RUANGPOLITIK.COM — Kontroversi perbedaan penetapan hari raya selalu terjadi setiap tahun. Namun untuk lebaran kali ini, seorang akademisi menyampaikan fenomena alam Gerhana Matahari Hibrida dengan lebaran sesuai dengan Ilmu Falak lulusan Magister Ilmu Falak Universitas Walisongo.
Dalam tulisan Najmuddin Syaifullah yang tercantum di situs Muhammdiyah, ia menyoroti hubungan antara gerhana matahari yang terjadi hari ini dengan metode hisab wujudul hilal.
Ia menjelaskan gerhana matahari terjadi ketika matahari, bulan, dan bumi berada dalam satu garis lurus. Posisi ini terjadi ketika bulan baru, yaitu saat matahari dan bulan mengalami konjungsi (ijtimak).
Sedangkan gerhana bulan terjadi ketika matahari, bumi, dan bulan berada dalam satu garis lurus. Posisi ini terjadi saat bulan purnama.
Berdasarkan konsep tersebut, kata dia, maka bisa dipastikan gerhana matahari terjadi ketika bulan baru, akan tetapi setiap bulan baru belum tentu terjadi gerhana.
Begitu juga dengan gerhana bulan yang pasti terjadi ketika bulan purnama, tetapi setiap bulan purnama belum tentu terjadi gerhana.
“Apabila hari ini terjadi gerhana matahari, maka besok sudah masuk bulan baru hijriah. Akan tetapi kembali lagi kepada waktu terjadinya gerhana, jika gerhana terjadi di waktu antara pagi sampai siang, maka besok kemungkinan besar sudah bulan baru karena tinggi hilal sudah berada di atas ufuk,” tulis dia.
“Akan tetapi apabila gerhana matahari terjadi ketika sore, maka hilal kemungkinan masih di bawah ufuk dan besok belum masuk bulan baru,” imbuh dia.
Ia mengatakan gerhana matahari tahun ini terjadi di bulan Ramadan, sehingga menyita perhatian banyak orang sebab berkaitan dengan penentuan Idulfitri.
Najmuddin menjelaskan tinggi hilal pada 29 Ramadhan 1444 H atau 20 April 2023 (hari terjadinya gerhana matahari) di Banda Aceh adalah 2°21,39′.
Tinggal hilal itu sudah cukup masuk kriteria hisab hakiki wujudul hilal, sehingga Jumat (21/4) sudah masuk bulan Syawwal.

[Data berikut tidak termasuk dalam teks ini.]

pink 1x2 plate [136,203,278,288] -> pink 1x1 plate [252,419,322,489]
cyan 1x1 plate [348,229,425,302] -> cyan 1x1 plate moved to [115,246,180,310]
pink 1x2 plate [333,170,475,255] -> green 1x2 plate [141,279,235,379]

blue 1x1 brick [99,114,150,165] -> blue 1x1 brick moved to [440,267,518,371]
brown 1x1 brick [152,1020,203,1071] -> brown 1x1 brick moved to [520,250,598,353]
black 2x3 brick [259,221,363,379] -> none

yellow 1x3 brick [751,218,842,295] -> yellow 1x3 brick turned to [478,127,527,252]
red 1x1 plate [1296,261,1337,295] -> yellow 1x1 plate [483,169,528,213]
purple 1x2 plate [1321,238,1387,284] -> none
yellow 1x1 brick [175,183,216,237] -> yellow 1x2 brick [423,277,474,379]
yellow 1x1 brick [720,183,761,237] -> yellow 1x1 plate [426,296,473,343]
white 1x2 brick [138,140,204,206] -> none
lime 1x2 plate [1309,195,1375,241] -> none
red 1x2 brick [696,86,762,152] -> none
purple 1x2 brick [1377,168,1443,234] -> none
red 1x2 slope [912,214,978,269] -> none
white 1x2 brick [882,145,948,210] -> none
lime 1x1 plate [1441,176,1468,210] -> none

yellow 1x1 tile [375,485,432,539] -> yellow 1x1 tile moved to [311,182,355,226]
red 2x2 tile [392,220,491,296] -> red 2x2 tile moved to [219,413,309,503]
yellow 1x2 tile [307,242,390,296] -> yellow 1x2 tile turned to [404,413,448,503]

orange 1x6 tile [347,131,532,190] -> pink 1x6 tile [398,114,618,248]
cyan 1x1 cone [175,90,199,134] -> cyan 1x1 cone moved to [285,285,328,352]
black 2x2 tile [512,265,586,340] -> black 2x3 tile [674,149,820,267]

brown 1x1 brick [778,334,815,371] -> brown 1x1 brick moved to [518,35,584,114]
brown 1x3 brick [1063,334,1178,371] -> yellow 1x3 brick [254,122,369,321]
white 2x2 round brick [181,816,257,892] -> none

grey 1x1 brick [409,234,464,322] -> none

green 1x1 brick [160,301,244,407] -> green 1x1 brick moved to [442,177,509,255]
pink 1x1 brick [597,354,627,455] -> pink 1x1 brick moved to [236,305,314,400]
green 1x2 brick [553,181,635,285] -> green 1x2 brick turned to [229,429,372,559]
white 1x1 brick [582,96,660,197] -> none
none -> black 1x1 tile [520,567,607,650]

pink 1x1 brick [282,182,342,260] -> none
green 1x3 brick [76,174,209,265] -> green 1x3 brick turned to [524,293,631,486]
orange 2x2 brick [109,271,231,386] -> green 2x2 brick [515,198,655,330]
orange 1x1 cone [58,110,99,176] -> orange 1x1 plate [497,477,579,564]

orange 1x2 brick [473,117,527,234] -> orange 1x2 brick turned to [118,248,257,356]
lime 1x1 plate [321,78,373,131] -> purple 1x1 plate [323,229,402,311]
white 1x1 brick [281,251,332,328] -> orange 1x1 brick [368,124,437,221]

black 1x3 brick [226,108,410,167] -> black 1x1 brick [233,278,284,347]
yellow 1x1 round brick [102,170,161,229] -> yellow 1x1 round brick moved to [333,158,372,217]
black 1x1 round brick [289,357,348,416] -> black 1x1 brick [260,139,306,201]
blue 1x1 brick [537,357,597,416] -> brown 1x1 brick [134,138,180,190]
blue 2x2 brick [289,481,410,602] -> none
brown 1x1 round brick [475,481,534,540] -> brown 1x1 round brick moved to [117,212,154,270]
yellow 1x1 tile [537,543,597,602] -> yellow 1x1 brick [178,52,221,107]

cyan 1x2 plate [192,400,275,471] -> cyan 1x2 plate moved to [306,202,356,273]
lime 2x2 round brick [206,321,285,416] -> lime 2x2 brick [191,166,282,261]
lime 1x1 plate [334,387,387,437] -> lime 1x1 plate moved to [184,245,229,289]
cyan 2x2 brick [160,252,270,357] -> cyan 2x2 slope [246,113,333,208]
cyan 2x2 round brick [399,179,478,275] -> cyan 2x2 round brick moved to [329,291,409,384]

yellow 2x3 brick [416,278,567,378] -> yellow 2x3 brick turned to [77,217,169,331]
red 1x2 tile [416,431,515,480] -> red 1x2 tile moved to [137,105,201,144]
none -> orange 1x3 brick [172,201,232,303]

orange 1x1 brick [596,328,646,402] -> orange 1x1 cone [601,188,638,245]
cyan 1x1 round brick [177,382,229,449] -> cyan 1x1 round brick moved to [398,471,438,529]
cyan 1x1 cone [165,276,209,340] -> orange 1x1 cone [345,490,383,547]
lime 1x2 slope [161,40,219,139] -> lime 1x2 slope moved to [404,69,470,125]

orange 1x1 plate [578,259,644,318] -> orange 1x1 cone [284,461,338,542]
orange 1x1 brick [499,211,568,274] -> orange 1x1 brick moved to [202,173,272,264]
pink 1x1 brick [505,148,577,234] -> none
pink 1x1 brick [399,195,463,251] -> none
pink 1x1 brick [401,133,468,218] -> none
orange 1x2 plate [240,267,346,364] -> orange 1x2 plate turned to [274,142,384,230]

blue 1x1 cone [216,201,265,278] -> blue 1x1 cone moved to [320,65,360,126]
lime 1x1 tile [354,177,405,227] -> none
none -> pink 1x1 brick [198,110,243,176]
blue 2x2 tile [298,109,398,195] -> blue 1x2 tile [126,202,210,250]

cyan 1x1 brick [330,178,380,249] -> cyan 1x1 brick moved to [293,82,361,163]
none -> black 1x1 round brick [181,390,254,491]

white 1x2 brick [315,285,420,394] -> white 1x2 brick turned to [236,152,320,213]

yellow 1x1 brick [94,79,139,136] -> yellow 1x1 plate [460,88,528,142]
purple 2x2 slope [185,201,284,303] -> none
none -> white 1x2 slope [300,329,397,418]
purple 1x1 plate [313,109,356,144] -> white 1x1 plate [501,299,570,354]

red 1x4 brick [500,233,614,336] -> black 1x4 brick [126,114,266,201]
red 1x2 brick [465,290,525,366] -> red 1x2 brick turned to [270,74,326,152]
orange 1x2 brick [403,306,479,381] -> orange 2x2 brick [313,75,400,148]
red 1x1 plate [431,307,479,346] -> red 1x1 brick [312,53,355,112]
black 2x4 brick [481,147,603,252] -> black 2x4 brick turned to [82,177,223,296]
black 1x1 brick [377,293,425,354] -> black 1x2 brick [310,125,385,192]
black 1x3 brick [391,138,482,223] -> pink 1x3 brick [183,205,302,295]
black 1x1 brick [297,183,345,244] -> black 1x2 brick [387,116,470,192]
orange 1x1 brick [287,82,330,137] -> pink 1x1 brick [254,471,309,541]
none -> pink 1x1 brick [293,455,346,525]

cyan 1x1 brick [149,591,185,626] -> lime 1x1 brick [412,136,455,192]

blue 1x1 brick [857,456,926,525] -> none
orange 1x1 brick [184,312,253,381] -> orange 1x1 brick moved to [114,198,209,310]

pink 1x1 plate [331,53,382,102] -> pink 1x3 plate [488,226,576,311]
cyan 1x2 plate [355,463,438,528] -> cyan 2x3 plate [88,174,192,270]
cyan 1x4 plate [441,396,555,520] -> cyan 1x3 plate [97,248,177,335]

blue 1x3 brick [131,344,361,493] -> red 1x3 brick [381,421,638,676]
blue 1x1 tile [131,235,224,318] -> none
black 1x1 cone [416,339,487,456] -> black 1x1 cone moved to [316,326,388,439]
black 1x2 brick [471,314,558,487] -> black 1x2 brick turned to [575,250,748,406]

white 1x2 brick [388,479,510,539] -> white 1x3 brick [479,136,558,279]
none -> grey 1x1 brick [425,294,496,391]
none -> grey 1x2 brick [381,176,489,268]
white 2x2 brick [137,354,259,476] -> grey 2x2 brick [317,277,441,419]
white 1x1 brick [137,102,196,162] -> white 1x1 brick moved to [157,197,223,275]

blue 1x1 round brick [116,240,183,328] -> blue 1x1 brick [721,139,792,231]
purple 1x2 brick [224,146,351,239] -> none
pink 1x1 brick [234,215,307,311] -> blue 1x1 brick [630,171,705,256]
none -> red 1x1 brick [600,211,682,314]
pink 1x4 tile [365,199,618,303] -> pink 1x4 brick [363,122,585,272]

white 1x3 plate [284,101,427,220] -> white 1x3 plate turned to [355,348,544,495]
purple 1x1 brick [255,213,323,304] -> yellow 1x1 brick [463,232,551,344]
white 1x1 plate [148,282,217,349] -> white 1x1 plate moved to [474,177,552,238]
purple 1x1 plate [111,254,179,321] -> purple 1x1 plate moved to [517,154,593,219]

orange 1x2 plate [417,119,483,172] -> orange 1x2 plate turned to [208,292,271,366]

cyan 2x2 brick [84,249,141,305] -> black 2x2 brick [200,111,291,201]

Akan tetapi tinggi hilal tersebut belum memenuhi kriteria MABIMS (kumpulan Menteri Agama Brunei Darussalam, Indonesia, Malaysia, dan Singapura guna mengusahakan unifikasi kalender Hijriah) yang mensyaratkan tinggi hilal 3° dan elongasi 6,4°.
“Oleh karena belum memenuhi kriteria MABIMS, maka besok belum masuk bulan baru dan Syawal akan dimulai lusa (tanggal 22 April 2023). Perbedaan metode penentuan awal bulan di atas akan mengakibatkan Idulfitri nanti tidak dilaksanakan secara serentak,” tulisnya.